## Supplied material

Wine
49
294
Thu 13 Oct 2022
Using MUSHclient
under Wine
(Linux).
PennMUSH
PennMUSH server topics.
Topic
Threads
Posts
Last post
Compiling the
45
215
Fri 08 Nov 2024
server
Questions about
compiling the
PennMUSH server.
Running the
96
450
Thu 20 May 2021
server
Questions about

---

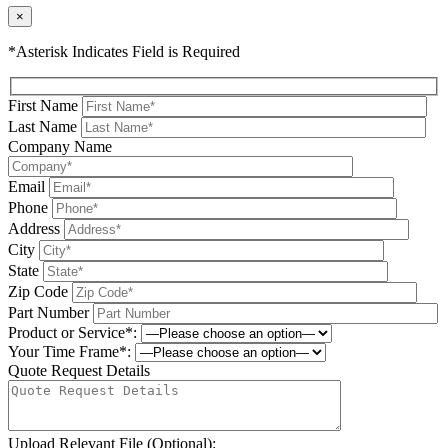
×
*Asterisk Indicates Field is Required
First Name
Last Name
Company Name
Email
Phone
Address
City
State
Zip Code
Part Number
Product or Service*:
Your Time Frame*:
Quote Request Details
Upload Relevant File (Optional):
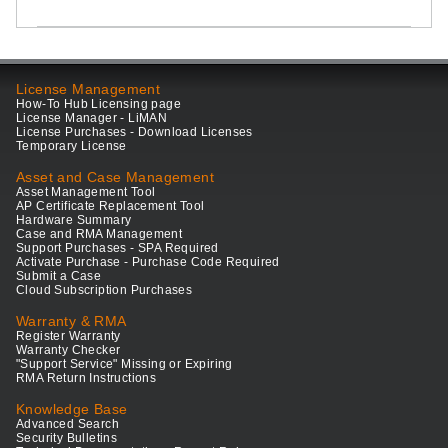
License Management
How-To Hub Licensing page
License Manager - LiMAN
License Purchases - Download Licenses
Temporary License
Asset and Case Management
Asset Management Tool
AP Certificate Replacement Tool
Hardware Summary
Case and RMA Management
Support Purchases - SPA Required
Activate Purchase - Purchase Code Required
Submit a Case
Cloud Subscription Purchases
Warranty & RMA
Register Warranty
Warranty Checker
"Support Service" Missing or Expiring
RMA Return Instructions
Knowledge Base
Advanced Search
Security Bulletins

---

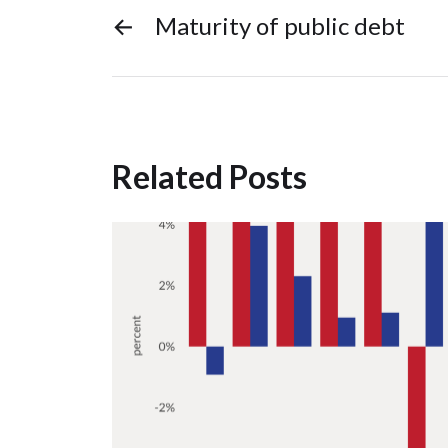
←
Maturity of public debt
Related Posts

## Your assignment
On how many lines of the data does the word "Service" appear? Reply with the number alone.

## Answer to the problem
2